Nicolas estava com seus amigos de sempre, em sua rotina de sempre, tentando desligar a mente como sempre. Segurando uma Budweiser gelada com a mão esquerda, estava se atracando com uma moreninha em um canto. Segurava-a com força pelas costas enquanto a beijava e sentia as mãos dela subindo e descendo entre suas pernas. A língua dela tinha uma textura suave e um sabor doce e parecia dançar dentro da boca dele ao ritmo da música que tocava. Ele não a conhecia e sabia que depois daquela noite nunca mais a veria, mas isso não era nem de longe um problema. O que mais interessava a ele naquele momento era apenas uma boa chupada regada a cerveja.

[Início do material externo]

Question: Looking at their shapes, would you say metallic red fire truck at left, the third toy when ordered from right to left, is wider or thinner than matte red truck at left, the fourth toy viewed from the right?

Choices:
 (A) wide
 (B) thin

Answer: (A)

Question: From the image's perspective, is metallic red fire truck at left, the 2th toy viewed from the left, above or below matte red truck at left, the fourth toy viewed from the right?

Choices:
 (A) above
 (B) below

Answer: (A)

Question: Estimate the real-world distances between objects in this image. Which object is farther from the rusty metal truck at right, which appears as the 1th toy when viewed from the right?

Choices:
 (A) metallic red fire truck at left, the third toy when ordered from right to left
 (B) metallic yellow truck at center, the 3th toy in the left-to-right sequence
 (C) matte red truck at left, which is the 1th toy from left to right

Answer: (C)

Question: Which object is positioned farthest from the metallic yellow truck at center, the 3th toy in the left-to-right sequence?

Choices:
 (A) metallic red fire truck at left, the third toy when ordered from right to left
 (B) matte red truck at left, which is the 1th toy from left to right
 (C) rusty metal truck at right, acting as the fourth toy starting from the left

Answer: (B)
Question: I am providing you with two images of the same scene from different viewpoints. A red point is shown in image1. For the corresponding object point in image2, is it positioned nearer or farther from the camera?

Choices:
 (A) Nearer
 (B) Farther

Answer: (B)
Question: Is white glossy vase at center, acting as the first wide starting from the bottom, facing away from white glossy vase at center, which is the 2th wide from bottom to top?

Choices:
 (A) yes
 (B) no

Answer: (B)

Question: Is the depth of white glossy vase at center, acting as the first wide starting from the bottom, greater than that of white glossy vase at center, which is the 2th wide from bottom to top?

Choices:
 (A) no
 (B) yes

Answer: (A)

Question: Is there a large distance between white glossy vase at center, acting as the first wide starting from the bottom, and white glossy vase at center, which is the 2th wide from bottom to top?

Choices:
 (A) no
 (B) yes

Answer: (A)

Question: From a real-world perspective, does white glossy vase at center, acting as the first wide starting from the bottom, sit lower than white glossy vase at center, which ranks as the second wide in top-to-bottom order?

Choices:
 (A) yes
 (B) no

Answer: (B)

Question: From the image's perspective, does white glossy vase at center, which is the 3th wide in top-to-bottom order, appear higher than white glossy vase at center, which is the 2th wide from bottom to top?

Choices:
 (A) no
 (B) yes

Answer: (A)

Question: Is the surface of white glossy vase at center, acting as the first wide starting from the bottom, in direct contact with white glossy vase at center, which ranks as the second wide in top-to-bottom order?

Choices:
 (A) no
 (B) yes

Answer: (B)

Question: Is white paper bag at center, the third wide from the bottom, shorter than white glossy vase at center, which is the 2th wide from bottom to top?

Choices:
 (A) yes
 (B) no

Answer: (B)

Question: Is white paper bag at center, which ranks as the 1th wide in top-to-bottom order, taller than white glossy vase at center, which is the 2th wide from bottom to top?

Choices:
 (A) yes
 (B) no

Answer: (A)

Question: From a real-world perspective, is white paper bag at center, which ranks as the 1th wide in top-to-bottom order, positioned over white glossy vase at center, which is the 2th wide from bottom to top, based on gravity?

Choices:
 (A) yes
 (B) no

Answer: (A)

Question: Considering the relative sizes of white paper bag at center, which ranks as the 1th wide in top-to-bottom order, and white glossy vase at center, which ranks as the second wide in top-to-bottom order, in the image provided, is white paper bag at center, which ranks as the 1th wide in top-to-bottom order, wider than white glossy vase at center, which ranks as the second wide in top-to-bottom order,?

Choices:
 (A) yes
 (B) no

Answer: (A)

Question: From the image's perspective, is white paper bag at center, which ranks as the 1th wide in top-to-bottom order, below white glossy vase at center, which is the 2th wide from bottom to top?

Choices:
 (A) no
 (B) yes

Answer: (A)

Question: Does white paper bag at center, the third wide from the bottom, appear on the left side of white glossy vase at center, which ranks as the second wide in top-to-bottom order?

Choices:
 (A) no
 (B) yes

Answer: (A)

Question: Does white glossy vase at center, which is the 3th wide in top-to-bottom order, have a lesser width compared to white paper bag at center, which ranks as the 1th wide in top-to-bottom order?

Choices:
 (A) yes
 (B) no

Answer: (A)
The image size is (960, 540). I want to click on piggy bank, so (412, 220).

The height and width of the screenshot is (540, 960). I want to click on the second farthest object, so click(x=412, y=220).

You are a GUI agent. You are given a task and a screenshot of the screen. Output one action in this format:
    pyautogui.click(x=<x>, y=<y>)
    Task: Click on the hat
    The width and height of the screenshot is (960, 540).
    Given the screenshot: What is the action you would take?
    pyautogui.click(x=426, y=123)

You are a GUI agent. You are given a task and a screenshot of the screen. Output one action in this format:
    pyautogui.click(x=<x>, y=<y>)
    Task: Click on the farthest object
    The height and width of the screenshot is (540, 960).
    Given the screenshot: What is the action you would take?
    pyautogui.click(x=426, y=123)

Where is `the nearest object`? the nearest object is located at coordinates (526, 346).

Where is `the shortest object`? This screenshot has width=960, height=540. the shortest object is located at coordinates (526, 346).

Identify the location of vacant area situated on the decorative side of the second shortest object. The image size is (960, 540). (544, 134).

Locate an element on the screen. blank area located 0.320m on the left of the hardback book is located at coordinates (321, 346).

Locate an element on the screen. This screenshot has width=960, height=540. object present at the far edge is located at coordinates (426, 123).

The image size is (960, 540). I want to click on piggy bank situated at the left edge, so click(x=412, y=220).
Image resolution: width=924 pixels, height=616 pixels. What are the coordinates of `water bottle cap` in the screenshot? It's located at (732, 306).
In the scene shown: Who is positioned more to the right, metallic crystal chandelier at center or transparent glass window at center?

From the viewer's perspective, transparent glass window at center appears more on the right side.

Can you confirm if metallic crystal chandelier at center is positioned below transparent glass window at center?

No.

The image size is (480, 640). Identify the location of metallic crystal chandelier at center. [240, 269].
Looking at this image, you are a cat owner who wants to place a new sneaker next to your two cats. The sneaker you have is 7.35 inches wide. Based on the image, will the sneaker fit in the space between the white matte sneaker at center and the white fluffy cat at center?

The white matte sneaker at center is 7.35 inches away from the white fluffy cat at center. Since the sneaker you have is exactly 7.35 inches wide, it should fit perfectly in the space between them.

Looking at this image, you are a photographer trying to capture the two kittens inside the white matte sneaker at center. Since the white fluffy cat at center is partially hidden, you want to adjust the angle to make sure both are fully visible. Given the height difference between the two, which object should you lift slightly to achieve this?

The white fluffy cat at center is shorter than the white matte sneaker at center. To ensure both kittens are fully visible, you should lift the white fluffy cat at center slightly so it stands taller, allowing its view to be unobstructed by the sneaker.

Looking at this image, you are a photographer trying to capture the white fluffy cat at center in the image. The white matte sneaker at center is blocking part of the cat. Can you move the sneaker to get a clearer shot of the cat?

As mãos ágeis da moça já haviam inclusive lhe alcançado o zíper da calça e brincavam com ele. Interrompendo o beijo, Nicolas recostou-se contra a parede, certificando-se de que ninguém os olhava naquele momento, e deu mais um gole em sua Bud. Fechando os olhos, apenas sentiu a bebida gelada descendo por sua garganta e aguardou. Sentiu quando a fivela de seu cinto foi solta e o botão de sua calça foi aberto. Sentia uma pulsação deliciosa começando a subir por sua virilha e...

Parou.

As carícias de repente pararam. Intrigado, o jovem abriu os olhos apenas para se deparar com uma situação extremamente improvável. A morena bonita com quem estava ficando agora estava de pé ao lado dele, estática como um poste, e olhava um tanto assustada para um homem de terno cinza que havia magicamente se materializado ali e os encarava com certa intensidade. Apesar da meia luz e da confusão de corpos que inundava o ambiente, Nicolas reconheceu-o de imediato.

— Me desculpe, senhor. – Seu motorista disse – Mas preciso que venha comigo.